Si malgré tout vous décidez d’essayer, gardez en tête que vous pouvez arrêter à tout moment comme expliqué plus haut, il n’est pas obligatoire de jeûner en étant enceinte ou en allaitant. Des savants avancent même qu’il est obligatoire de ne pas le faire lorsque le risque pour vous et/ou votre enfant existe.
La pression de l’entourage, familial notamment peut parfois être forte. Ne culpabilisez pas de vous écouter, et faites au mieux pour vous et votre bébé.
Si des femmes dans votre entourage l’ont fait, n’ont pas rencontré de difficultés, et vous le font savoir,  ce ne sera pas nécessairement votre cas, et vous n’avez pas à vous comparer et vous culpabiliser.
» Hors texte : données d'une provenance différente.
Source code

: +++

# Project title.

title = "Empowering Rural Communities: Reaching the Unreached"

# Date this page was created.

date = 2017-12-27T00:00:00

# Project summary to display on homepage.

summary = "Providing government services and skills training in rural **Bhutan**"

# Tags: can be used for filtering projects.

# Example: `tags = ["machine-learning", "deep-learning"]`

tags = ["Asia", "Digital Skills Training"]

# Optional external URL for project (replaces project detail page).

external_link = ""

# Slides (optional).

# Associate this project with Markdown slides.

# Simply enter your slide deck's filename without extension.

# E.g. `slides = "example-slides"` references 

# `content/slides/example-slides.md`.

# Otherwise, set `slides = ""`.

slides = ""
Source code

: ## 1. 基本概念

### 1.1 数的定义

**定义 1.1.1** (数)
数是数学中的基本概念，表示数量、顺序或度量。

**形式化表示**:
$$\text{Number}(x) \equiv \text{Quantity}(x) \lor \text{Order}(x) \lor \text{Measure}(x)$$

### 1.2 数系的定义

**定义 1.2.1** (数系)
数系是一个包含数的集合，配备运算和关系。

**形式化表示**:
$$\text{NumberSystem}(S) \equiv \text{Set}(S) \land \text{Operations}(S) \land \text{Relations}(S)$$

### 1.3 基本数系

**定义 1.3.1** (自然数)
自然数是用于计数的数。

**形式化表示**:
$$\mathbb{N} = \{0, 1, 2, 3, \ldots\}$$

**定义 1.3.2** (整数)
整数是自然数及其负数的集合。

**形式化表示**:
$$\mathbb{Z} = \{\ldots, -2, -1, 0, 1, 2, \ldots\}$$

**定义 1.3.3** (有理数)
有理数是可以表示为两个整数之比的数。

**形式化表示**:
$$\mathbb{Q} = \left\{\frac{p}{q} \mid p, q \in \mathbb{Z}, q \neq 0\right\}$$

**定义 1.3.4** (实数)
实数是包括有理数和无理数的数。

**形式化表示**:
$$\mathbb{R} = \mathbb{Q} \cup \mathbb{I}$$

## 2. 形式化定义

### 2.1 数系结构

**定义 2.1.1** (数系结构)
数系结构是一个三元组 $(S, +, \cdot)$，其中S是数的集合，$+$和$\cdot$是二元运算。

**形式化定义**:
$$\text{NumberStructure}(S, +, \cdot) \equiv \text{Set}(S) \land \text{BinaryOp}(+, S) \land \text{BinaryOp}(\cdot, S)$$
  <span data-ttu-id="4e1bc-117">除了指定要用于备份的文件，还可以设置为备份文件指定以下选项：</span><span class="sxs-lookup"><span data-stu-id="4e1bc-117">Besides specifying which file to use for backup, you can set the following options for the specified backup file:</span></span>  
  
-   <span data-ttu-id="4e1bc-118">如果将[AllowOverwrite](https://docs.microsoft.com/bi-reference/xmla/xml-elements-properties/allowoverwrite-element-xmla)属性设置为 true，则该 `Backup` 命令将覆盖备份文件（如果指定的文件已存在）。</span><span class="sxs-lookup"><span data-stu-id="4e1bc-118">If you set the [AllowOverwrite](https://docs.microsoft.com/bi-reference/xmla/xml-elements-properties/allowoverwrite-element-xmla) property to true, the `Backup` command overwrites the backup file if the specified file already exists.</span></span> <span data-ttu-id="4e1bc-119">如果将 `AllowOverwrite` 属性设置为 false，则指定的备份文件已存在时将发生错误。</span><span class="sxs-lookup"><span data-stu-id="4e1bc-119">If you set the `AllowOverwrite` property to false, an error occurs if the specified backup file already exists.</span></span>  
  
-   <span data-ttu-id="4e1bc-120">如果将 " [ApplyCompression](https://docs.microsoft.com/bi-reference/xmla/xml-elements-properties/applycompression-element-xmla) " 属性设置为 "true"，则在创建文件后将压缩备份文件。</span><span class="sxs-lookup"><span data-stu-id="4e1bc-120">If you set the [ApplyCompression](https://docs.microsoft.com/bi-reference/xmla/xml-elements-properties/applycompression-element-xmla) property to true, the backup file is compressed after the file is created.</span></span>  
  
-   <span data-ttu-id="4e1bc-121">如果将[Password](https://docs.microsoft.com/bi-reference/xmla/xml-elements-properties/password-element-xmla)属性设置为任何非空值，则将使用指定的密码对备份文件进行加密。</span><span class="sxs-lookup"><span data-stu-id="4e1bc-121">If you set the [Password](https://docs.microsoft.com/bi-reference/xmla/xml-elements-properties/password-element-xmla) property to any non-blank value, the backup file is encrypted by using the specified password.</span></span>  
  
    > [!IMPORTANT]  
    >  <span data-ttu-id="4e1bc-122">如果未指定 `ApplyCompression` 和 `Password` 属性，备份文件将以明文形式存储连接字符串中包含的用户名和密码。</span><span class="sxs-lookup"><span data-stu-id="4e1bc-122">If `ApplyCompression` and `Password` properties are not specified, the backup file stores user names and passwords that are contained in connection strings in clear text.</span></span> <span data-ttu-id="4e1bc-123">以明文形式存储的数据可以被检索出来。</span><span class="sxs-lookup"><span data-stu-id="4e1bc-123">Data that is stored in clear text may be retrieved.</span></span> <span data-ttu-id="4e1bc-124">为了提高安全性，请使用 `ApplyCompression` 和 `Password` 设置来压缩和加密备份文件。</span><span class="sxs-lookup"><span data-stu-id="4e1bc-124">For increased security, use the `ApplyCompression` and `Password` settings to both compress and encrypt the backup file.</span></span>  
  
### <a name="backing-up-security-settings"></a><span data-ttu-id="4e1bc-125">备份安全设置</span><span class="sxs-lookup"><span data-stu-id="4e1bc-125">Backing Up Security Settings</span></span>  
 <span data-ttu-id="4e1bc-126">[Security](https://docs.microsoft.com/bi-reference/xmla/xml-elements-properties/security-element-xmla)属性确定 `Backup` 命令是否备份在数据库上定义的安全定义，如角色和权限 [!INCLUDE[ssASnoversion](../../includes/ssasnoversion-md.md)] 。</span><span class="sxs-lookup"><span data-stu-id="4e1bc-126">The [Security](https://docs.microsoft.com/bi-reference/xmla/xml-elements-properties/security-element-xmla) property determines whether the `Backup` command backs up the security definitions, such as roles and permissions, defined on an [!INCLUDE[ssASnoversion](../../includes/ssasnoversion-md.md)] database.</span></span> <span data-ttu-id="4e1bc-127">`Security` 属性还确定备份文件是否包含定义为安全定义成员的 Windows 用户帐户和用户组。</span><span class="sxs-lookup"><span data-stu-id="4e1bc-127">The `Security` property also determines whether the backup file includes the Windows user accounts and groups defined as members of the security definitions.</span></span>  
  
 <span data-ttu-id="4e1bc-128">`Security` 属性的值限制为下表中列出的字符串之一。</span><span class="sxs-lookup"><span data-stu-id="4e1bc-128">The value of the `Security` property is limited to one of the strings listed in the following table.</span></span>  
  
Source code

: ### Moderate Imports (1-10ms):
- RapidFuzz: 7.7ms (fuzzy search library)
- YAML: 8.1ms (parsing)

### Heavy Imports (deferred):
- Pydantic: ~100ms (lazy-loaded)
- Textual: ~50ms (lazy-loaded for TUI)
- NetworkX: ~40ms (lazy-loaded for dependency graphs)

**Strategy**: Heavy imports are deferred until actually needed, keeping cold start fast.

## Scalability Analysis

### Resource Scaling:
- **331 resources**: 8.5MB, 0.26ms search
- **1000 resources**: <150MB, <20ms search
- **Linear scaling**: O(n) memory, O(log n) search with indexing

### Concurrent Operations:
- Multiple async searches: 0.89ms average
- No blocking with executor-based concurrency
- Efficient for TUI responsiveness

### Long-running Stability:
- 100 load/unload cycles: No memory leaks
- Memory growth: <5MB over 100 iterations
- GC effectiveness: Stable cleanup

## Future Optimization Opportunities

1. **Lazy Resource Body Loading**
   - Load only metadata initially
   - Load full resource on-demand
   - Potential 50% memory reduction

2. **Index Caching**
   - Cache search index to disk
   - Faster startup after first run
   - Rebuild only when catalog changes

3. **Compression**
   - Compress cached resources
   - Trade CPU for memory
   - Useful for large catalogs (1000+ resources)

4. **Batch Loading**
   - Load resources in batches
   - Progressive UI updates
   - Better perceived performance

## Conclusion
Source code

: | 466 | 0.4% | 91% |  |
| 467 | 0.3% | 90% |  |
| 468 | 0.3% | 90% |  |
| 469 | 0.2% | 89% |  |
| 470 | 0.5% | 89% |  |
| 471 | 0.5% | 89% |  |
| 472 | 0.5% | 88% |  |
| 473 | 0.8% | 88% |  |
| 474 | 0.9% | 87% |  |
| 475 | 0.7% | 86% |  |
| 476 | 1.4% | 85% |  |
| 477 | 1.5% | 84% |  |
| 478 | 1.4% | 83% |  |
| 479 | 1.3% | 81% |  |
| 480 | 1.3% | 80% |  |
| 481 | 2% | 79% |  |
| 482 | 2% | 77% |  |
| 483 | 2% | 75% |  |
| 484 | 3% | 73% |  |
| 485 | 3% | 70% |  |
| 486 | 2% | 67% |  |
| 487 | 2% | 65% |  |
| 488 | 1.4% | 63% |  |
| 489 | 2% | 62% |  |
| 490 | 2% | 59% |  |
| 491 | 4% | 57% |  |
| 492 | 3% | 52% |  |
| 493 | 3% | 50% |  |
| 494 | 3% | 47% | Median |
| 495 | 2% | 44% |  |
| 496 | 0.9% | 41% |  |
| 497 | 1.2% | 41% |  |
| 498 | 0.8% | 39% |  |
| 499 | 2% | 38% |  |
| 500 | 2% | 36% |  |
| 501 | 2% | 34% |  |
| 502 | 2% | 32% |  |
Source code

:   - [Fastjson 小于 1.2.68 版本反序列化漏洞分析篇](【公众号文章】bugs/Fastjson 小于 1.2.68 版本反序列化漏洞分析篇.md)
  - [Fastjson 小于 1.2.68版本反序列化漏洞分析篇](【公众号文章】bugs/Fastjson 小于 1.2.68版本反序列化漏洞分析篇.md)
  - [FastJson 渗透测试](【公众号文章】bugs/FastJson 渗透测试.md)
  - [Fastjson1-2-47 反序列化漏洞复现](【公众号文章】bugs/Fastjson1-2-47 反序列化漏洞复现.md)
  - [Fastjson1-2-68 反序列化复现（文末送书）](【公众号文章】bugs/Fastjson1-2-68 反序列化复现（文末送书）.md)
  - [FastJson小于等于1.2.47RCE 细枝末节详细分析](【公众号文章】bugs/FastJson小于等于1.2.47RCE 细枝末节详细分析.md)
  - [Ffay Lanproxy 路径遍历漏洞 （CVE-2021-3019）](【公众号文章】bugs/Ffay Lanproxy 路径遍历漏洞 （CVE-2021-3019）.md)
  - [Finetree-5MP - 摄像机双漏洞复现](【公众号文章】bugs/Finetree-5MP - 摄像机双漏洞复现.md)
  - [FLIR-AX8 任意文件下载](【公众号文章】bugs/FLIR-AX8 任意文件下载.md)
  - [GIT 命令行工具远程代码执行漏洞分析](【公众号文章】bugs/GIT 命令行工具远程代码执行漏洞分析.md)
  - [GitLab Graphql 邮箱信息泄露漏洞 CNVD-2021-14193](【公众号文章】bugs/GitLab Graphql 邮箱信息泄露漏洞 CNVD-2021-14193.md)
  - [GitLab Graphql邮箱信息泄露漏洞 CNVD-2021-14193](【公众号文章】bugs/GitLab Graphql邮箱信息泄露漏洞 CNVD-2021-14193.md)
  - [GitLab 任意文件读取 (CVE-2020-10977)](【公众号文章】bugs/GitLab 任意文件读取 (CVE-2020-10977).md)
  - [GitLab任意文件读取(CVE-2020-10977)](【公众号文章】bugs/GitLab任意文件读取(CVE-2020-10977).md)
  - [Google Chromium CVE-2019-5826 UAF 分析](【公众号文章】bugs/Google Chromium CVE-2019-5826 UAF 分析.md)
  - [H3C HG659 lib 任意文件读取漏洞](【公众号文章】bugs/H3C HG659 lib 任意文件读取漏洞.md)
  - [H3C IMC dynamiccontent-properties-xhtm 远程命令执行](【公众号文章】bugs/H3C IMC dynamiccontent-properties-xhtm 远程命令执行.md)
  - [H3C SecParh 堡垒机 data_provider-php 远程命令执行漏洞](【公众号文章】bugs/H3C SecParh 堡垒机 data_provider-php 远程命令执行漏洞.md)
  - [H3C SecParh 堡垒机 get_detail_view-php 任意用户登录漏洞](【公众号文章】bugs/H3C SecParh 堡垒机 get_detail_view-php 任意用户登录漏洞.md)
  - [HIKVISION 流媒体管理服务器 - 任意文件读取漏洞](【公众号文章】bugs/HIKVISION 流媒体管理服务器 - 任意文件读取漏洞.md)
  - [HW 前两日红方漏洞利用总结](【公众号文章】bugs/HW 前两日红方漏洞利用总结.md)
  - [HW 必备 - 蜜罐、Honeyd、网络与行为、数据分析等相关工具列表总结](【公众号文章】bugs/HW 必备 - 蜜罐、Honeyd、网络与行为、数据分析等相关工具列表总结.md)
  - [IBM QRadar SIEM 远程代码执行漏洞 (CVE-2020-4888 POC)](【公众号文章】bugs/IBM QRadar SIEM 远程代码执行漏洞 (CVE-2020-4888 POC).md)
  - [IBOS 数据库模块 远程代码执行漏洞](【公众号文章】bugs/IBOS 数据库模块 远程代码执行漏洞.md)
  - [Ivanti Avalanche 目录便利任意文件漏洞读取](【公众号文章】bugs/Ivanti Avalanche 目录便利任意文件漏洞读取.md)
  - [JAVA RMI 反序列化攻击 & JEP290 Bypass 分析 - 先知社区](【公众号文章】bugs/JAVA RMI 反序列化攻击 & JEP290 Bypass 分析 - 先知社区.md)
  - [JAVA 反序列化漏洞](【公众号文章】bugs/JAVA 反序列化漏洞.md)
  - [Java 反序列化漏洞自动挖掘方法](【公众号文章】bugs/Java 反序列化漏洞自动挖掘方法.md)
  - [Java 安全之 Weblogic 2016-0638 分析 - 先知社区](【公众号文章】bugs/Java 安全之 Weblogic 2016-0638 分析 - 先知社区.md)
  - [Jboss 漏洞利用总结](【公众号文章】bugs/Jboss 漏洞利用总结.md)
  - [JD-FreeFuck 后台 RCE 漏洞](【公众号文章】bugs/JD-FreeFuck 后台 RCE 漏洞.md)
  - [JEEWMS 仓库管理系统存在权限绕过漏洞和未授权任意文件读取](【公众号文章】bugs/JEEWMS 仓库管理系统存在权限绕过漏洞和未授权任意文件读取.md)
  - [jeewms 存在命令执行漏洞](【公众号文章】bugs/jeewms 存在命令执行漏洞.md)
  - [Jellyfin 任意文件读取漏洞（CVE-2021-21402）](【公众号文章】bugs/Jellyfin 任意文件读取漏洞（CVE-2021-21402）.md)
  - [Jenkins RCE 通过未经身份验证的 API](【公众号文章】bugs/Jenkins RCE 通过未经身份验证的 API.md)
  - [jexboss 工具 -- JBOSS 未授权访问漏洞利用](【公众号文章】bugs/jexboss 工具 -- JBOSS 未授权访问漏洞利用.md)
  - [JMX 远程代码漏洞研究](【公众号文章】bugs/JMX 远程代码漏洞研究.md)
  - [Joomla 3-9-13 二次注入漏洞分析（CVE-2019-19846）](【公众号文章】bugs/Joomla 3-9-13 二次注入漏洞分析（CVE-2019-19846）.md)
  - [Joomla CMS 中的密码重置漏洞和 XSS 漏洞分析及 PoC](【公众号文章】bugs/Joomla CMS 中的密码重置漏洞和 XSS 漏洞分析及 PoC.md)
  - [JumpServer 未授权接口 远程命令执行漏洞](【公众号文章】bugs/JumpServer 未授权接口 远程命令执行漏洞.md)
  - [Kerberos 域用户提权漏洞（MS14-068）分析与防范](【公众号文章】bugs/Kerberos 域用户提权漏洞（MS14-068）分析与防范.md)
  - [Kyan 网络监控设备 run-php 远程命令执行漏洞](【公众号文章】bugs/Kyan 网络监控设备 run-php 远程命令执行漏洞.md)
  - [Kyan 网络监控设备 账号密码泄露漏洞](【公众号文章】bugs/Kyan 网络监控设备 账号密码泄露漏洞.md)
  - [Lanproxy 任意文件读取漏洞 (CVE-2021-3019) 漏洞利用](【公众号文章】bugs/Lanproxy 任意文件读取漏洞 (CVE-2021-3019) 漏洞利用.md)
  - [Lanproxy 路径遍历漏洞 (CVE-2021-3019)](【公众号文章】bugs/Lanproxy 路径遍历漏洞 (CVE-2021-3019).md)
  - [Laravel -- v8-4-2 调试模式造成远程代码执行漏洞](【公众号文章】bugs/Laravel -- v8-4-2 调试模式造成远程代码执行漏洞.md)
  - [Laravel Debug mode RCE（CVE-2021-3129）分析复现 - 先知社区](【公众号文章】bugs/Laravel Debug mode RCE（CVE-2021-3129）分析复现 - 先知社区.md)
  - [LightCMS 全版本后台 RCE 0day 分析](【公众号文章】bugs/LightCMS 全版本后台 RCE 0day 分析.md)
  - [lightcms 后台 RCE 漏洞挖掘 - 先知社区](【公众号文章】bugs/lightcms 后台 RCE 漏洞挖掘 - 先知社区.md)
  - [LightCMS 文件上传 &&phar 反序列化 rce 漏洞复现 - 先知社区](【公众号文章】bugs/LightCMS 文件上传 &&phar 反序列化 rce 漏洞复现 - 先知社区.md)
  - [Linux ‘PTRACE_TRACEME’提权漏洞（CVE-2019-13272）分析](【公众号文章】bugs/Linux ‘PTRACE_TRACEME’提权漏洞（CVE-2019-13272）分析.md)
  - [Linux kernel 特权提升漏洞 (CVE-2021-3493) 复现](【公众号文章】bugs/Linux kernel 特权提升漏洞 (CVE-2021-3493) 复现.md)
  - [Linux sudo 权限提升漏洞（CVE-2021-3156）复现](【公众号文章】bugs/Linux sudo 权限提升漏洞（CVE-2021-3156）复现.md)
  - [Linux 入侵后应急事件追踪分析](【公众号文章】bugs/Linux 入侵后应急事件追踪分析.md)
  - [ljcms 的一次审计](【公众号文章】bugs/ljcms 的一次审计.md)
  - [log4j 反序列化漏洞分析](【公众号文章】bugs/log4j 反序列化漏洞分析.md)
En tous les cas restez attentive à certaines choses concernant bébé :
– s’il mouille moins de couches qu’à son habitude ( il doit en mouiller au moins 6 lourdes par 24h),
– si ses selles changent d’aspect ou de couleur,
– si sa prise de poids ralentit,
– s’il semble irrité, grognon, moins tonique,
– tète beaucoup plus fréquemment à longueur de journée et/ou nuit.

Mais aussi vous :
– que vous ne soyez pas déshydratée. Les signes sont : une soif intense, des mictions plus sombres et odorantes, des vertiges, des coups de barre ou encore des maux de tête,
– particulièrement fatiguée ou somnolente (cela peut également entraîner un danger au niveau du cododo).

Fractionnez les repas sur la soirée et nuit.
Par exemple un repas léger à la rupture, un plus consistant plus tard, et un avant l’aube, tous équilibrés, en buvant à volonté.
N’hésitez pas également à vous reposer en journée, en faisant la sieste par exemple.

Et si vous envisagiez de donner le biberon pour jeûner, rappelez vous qu’il entraine un sevrage induit même si c’est votre lait tiré que vous donnez (plus de détails ici).
Il est préférable de protéger l’allaitement sur le long terme.